# [EXTRACTED RECORDS]
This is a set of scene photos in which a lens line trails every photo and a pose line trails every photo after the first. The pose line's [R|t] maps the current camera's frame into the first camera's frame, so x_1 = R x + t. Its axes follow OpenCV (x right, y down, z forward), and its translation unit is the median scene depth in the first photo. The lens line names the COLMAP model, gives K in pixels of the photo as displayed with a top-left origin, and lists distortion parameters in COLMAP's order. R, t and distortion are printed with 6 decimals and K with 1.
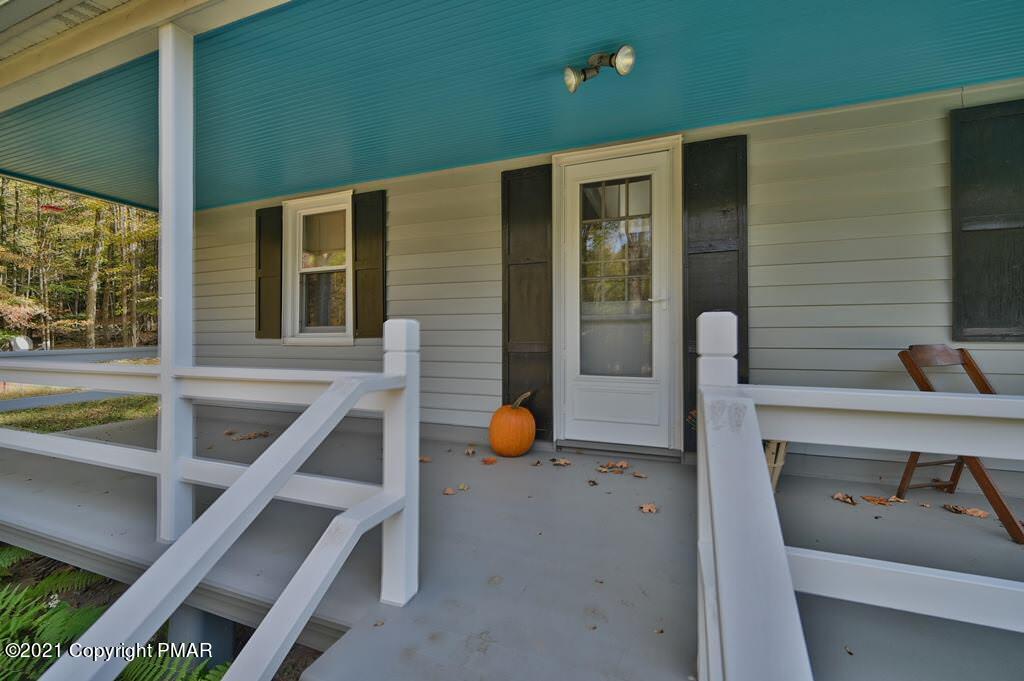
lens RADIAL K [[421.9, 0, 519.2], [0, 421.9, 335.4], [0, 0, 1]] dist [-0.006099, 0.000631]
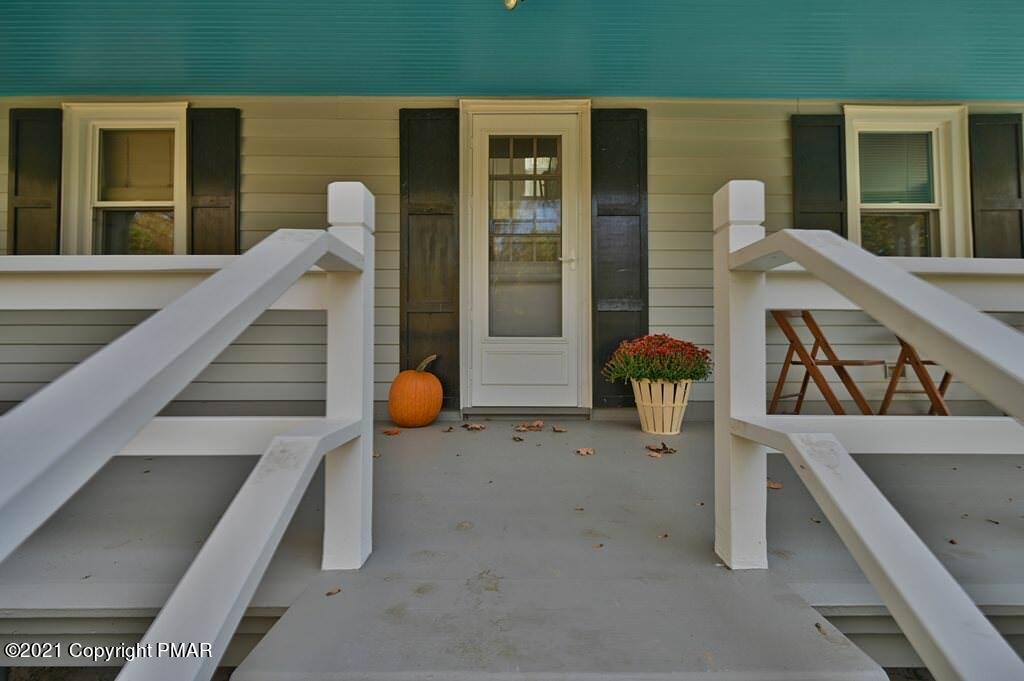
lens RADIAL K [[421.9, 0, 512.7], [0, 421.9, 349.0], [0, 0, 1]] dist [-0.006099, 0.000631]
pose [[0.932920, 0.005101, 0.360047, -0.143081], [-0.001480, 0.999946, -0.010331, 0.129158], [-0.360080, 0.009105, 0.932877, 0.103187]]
* * *
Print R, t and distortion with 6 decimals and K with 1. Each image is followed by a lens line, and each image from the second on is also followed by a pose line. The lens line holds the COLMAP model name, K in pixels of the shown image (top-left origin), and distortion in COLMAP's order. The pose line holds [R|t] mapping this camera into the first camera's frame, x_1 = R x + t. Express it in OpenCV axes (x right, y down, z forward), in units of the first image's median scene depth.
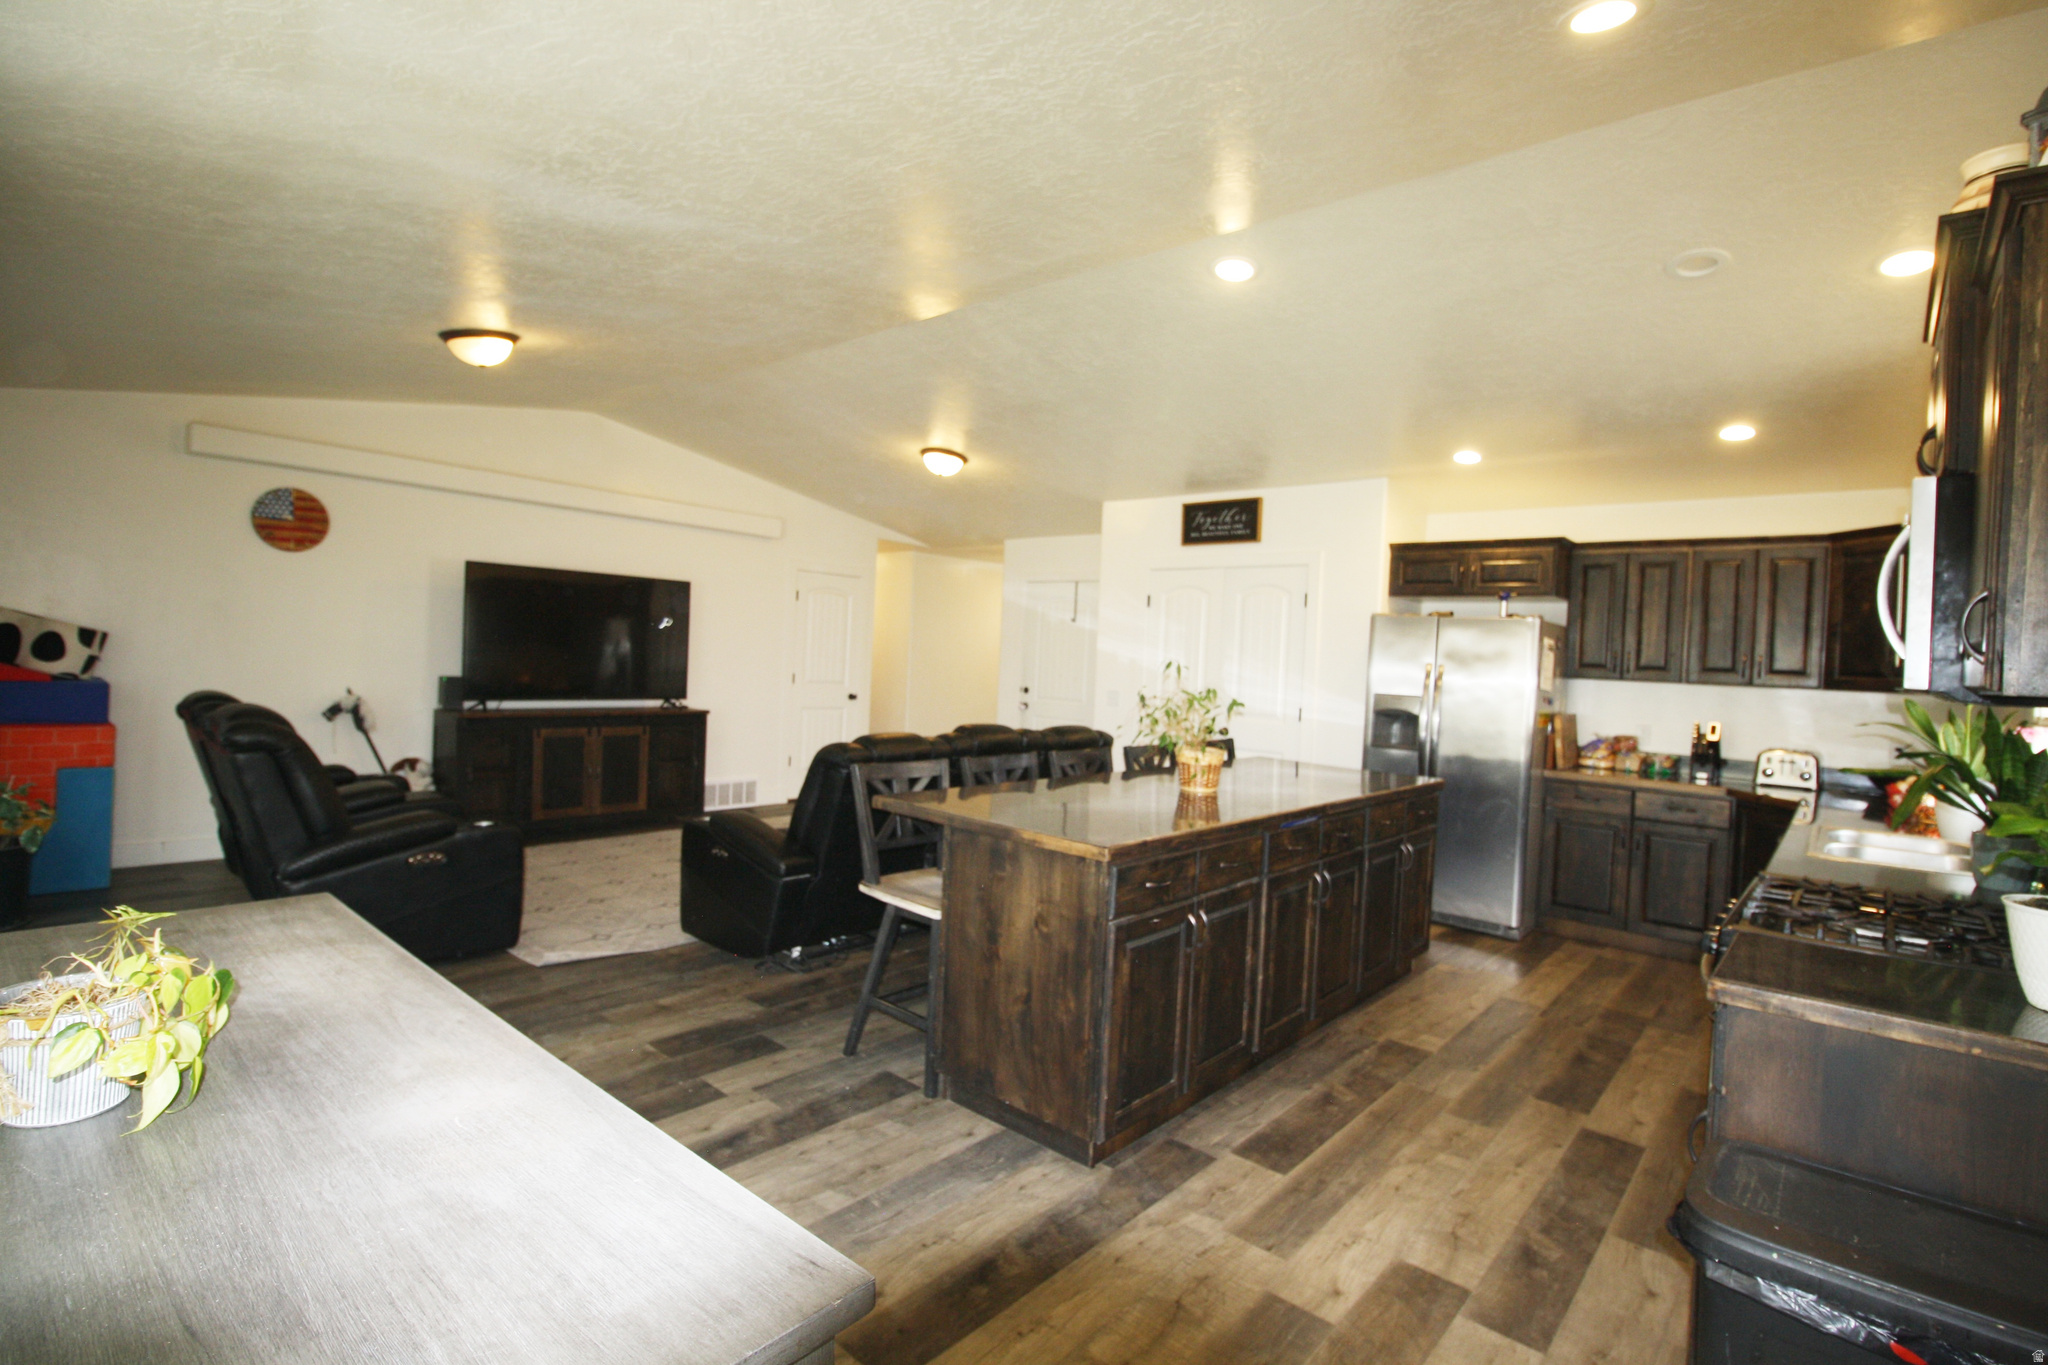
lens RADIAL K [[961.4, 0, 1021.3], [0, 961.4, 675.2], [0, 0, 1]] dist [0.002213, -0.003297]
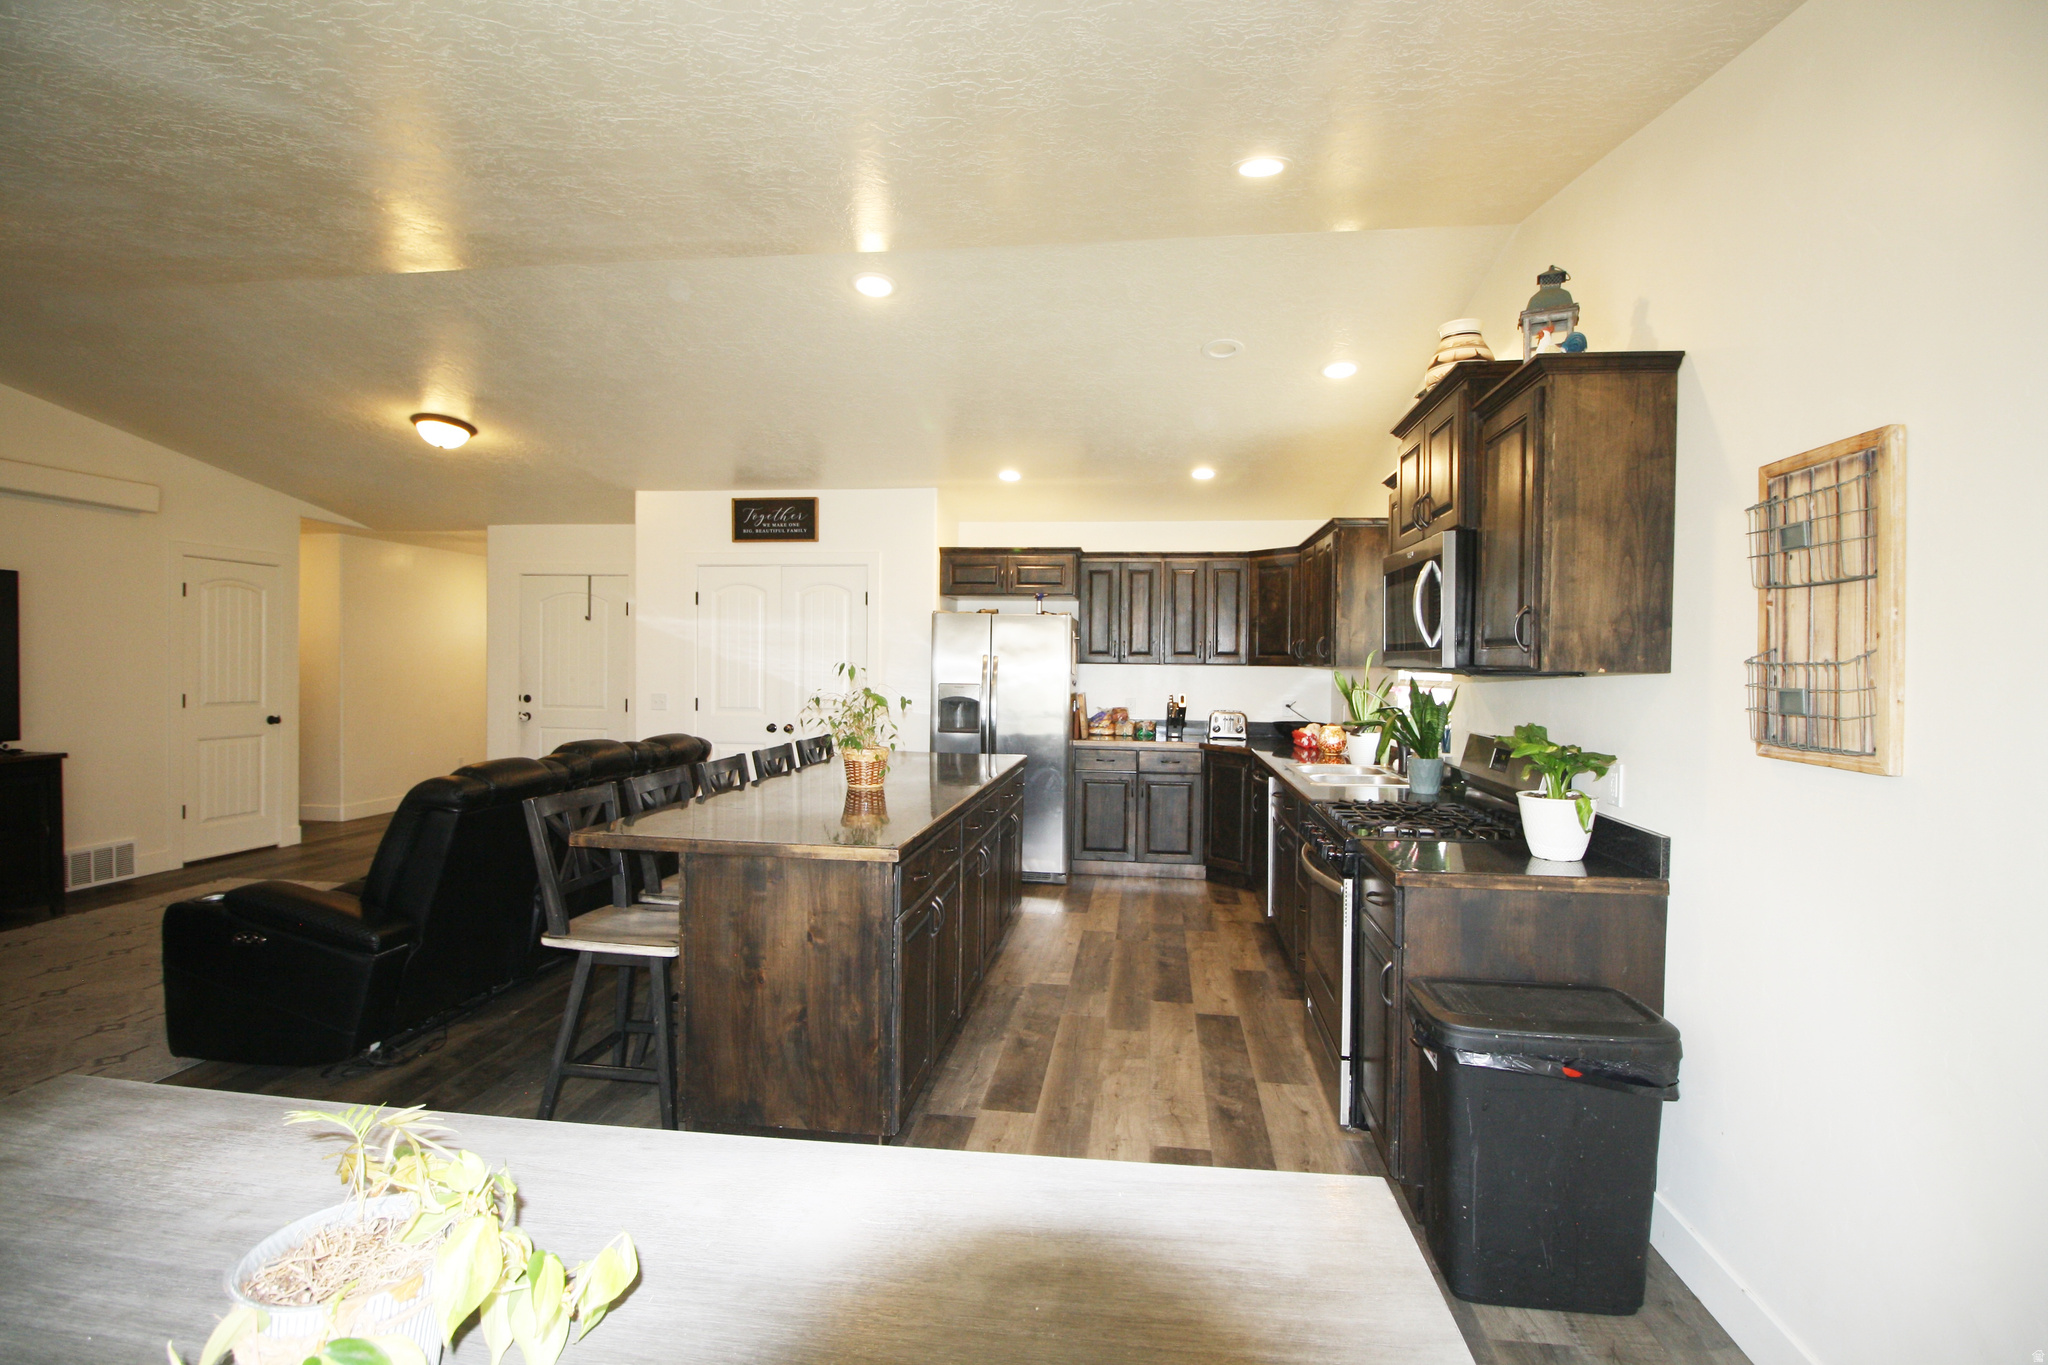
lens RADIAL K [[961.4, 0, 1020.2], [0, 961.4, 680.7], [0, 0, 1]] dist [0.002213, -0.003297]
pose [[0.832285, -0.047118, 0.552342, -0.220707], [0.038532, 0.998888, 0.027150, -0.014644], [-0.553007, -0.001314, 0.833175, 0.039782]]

# [WORK TO COMPLETE]
Copy out word for word the lines of data starting with the line that contains "This is a set" and going on through the line that contains "0.009105, 0.932877, 0.103187]]", both included. Leave the pictures out of your copy.

# [REPLY TO THE TASK]
This is a set of scene photos in which a lens line trails every photo and a pose line trails every photo after the first. The pose line's [R|t] maps the current camera's frame into the first camera's frame, so x_1 = R x + t. Its axes follow OpenCV (x right, y down, z forward), and its translation unit is the median scene depth in the first photo. The lens line names the COLMAP model, gives K in pixels of the photo as displayed with a top-left origin, and lists distortion parameters in COLMAP's order. R, t and distortion are printed with 6 decimals and K with 1.
lens RADIAL K [[421.9, 0, 519.2], [0, 421.9, 335.4], [0, 0, 1]] dist [-0.006099, 0.000631]
lens RADIAL K [[421.9, 0, 512.7], [0, 421.9, 349.0], [0, 0, 1]] dist [-0.006099, 0.000631]
pose [[0.932920, 0.005101, 0.360047, -0.143081], [-0.001480, 0.999946, -0.010331, 0.129158], [-0.360080, 0.009105, 0.932877, 0.103187]]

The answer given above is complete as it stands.